Dataset entries:
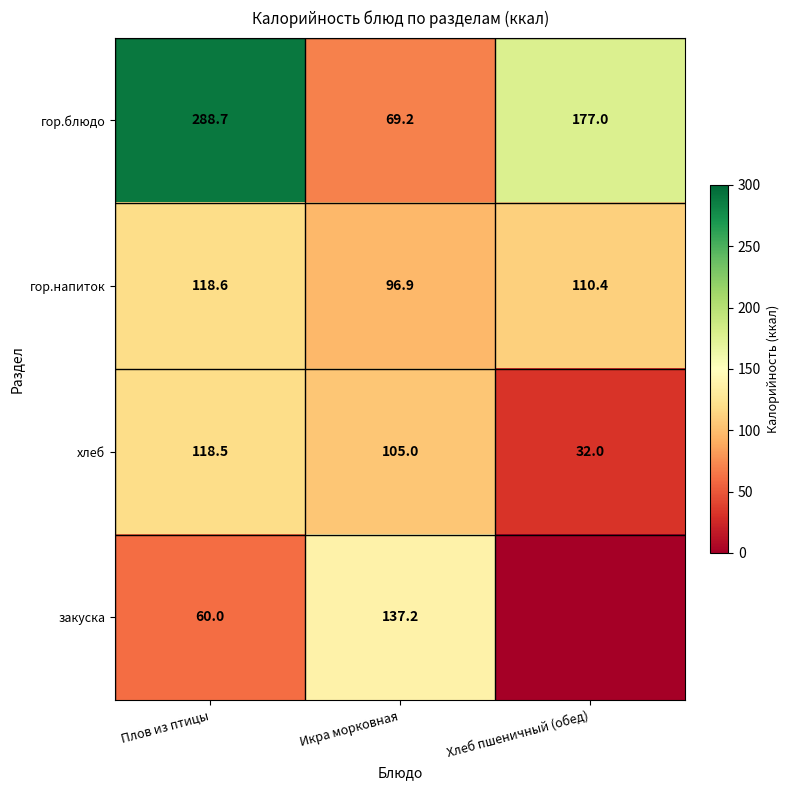

What is the sum of all хлеб values?

255.5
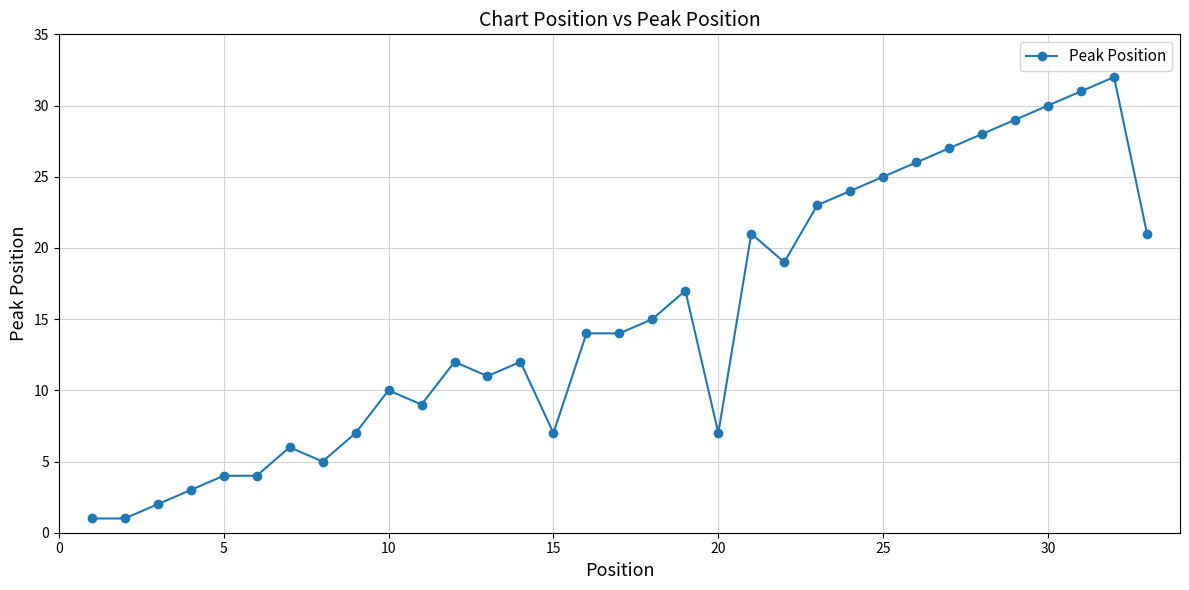

What is the maximum value shown in the chart?

32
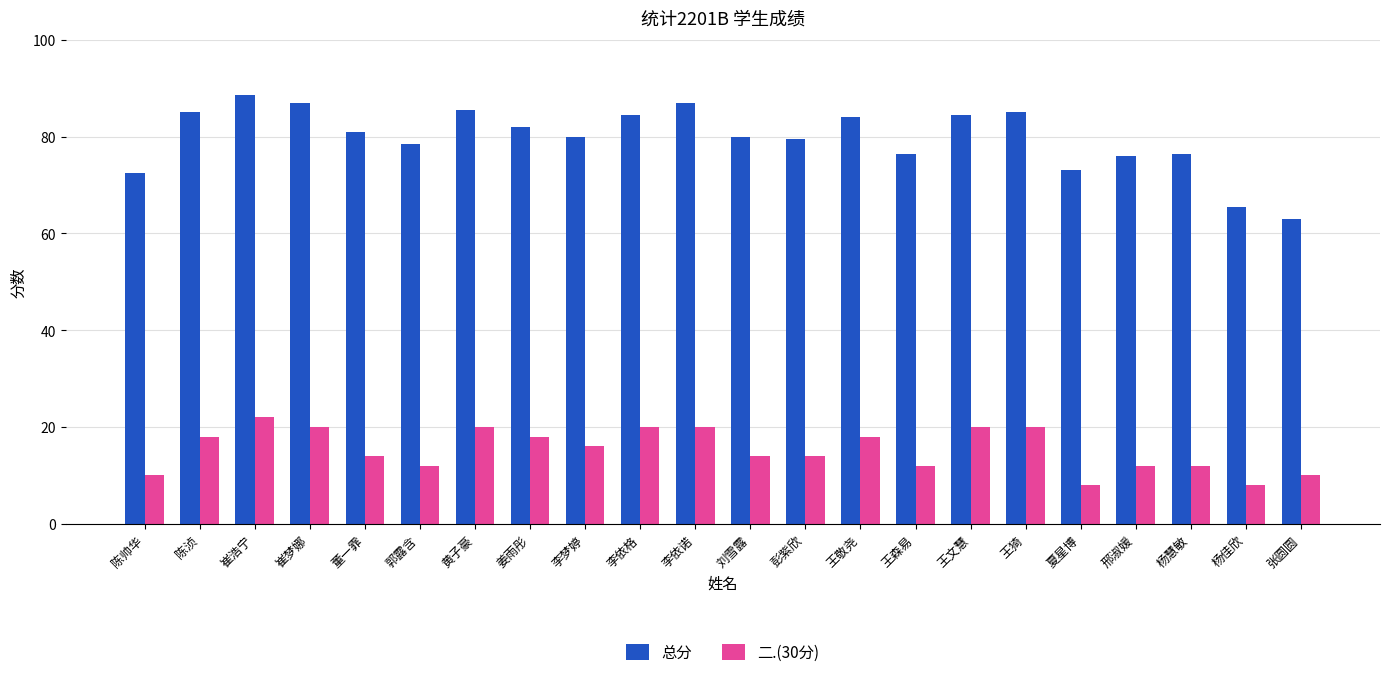

What is the difference between the maximum and second lowest values in the 二.(30分) series?

14.0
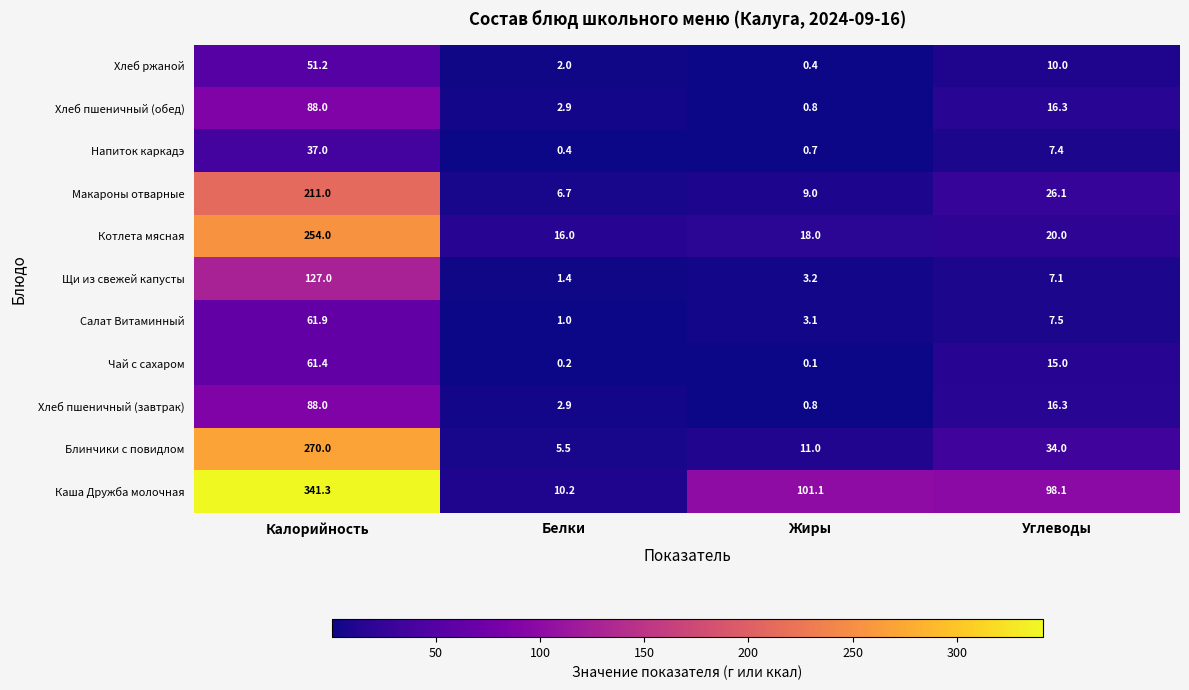

Where is Чай с сахаром nearest to the value 30?

Углеводы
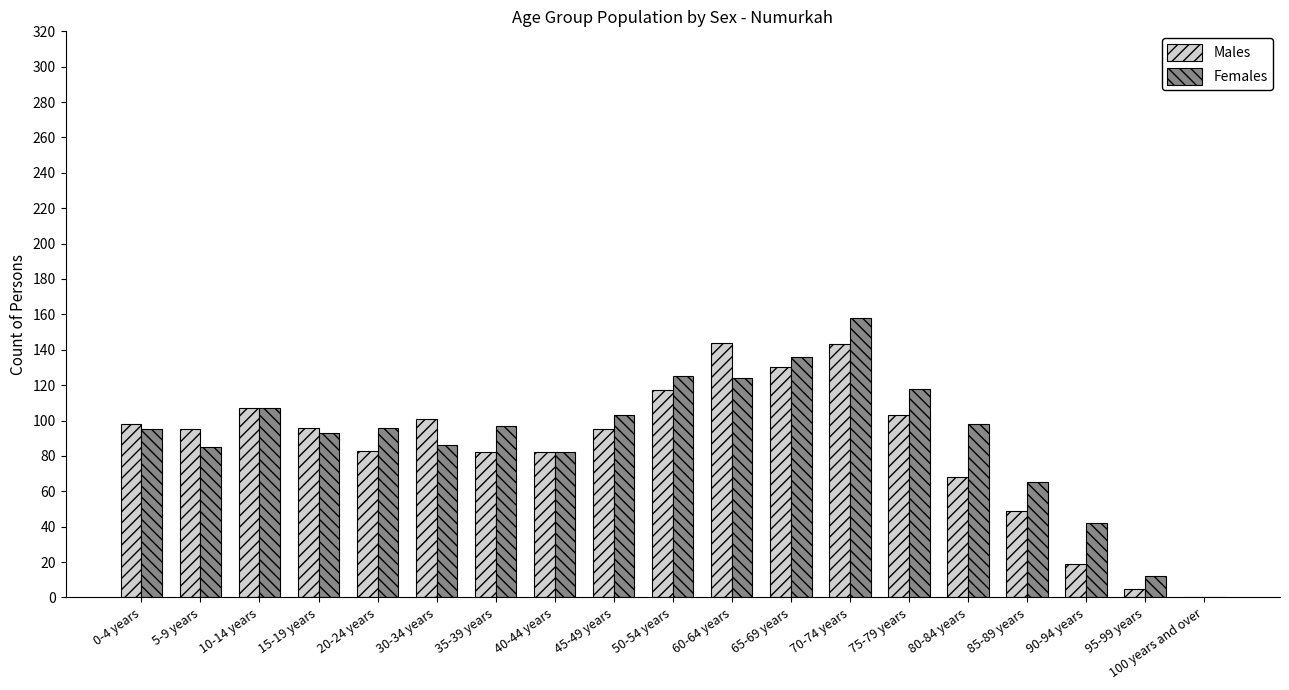

True or false: Females has a value of 60 at 15-19 years.

False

__TO DO__:
Pull out each line of the material above that contains the string "What", and copy those lines in order.

__RESULT FOR THIS TASK__:
What is the sum of all хлеб values?
What is the maximum value shown in the chart?
What is the difference between the maximum and second lowest values in the 二.(30分) series?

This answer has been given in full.